TEXT SEGMENT:
START

Let R be a relation in a set A. Then, the set of all first coordinates of elements of R is called the domain of R, written as dom (R) and the set of all second coordinates of R is called the range of R, written as range (R).

∴ dom (R) = {a:(a,b) ∈ R} and range (R) = {b:(a,b) ∈ R}.

Example Let A = {1,2,3,4,…,15,16} and let R be a relation in A, given by

R = {(a,b):b = a2}.

Then, R = {(1,1), (2,4), (3,9), (4,16)}.

∴ dom (R) = {1,2,3,4} and range (R) = {1,4,9,16}.

Some Particular Types of Relations

Empty Relation (Or Void Relation) A relation R in a set A is called an empty relation, if no element of A is related to any element of A and we denote such a relation by Φ

Thus, R = Φ ⊆ A x A.

Example Let A = {1,2,3,4,5} and let R be a relation in A, given by R = {(a,b): a – b = 6}.

Clearly, no element (a,b) ∈ A x A satisfies the property a – b = 6.

∴ R is an empty relation in A.

Universal Relation A relation R in a set A is called a universal relation, if each element of A is related to every element of A.

Thus, R = (A x A) ⊆ (A x A) is the universal relation on A.

Example Let A = {1,2,3}. Then,

R = (A x A) = {(1,1),(1,2),(1,3),(2,1)(2,2),(2,3),(3,1),(3,2),(3,3)} is the universal relation in A.

Identity Relation The relation IA = {(a, a): a ∈ A} is called the identity relation on A.

Example Let A = {1,2,3}. Then,

IA = {(1,1),(2,2),(3,3)} is the identity relation on A.

END

Dataset records

START

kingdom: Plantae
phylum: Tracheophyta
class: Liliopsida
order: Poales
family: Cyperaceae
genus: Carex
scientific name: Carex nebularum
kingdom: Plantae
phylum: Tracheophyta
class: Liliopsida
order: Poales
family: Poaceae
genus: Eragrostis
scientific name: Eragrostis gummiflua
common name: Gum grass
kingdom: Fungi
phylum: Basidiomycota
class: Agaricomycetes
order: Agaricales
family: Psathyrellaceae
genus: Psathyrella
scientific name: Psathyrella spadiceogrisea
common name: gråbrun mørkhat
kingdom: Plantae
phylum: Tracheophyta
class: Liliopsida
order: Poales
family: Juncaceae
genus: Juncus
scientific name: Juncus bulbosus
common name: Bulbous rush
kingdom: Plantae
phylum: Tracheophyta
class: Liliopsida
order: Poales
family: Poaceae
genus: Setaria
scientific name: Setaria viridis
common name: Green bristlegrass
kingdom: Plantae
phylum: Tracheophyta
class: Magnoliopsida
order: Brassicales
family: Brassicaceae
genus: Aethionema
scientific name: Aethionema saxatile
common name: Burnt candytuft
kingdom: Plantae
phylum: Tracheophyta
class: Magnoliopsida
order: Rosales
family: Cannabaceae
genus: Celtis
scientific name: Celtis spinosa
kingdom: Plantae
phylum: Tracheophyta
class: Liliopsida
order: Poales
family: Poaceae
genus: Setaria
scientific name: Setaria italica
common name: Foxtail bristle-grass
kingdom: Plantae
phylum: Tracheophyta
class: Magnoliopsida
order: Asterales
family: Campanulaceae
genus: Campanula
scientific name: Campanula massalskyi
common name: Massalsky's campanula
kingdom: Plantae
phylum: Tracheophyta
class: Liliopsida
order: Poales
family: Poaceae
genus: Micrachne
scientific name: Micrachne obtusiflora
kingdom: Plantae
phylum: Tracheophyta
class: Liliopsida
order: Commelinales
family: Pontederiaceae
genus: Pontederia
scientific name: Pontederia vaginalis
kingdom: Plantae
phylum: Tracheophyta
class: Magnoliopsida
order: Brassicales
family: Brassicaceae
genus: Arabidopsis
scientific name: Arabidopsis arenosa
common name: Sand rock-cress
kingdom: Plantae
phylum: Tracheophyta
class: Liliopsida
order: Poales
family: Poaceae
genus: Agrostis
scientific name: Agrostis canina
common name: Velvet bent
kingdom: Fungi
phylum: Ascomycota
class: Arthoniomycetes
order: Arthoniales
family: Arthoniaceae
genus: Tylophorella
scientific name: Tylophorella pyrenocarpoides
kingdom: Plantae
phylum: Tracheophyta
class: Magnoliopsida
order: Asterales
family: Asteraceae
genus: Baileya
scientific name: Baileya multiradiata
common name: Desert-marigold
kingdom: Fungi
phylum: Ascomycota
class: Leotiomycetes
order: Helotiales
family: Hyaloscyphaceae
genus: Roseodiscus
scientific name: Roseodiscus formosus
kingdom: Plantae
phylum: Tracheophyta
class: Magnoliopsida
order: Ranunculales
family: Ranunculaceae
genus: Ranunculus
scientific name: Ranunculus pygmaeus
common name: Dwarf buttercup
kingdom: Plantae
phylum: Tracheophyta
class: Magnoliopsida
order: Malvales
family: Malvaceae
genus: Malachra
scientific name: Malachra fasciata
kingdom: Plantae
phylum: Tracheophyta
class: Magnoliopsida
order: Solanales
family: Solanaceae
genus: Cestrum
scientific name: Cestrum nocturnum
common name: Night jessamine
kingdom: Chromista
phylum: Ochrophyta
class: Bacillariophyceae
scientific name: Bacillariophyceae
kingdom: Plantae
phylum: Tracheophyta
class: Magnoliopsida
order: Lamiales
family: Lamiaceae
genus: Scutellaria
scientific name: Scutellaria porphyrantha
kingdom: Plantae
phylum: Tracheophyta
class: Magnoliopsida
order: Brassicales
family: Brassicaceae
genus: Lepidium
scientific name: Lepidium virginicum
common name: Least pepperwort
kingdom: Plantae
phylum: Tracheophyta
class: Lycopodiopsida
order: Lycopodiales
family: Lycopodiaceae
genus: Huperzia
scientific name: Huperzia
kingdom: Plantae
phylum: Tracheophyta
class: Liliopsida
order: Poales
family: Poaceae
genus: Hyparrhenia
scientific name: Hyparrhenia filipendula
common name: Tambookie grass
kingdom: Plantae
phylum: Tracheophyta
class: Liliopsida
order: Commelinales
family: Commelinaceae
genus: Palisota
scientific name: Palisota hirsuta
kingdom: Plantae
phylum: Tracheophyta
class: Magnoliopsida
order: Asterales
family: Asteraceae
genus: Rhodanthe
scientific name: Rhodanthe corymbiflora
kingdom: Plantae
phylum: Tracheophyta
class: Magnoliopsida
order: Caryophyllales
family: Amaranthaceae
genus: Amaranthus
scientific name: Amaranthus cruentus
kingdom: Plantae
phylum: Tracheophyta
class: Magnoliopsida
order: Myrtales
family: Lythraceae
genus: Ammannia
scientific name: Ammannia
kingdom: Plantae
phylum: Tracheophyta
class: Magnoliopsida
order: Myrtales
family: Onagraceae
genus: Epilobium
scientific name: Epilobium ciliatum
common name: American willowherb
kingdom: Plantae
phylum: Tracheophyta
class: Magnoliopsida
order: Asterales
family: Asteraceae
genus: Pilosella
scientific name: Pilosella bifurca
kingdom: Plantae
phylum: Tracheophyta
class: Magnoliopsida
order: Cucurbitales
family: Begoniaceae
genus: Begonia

END

EXERCISE SET:
- a) Return, word for word, the portion of the passage on relations that begins with "Empty Relation (Or" and continues through "R = Φ ⊆ A x A.".
- b) Retype the records without alteration, beginning with their first line and continuing through the line that contains "scientific name: Eragrostis gummiflua".
The passage on relations and the records are unrelated materials.

TASK SOLUTIONS:
- a)
Empty Relation (Or Void Relation) A relation R in a set A is called an empty relation, if no element of A is related to any element of A and we denote such a relation by Φ

Thus, R = Φ ⊆ A x A.

- b)
kingdom: Plantae
phylum: Tracheophyta
class: Liliopsida
order: Poales
family: Cyperaceae
genus: Carex
scientific name: Carex nebularum
kingdom: Plantae
phylum: Tracheophyta
class: Liliopsida
order: Poales
family: Poaceae
genus: Eragrostis
scientific name: Eragrostis gummiflua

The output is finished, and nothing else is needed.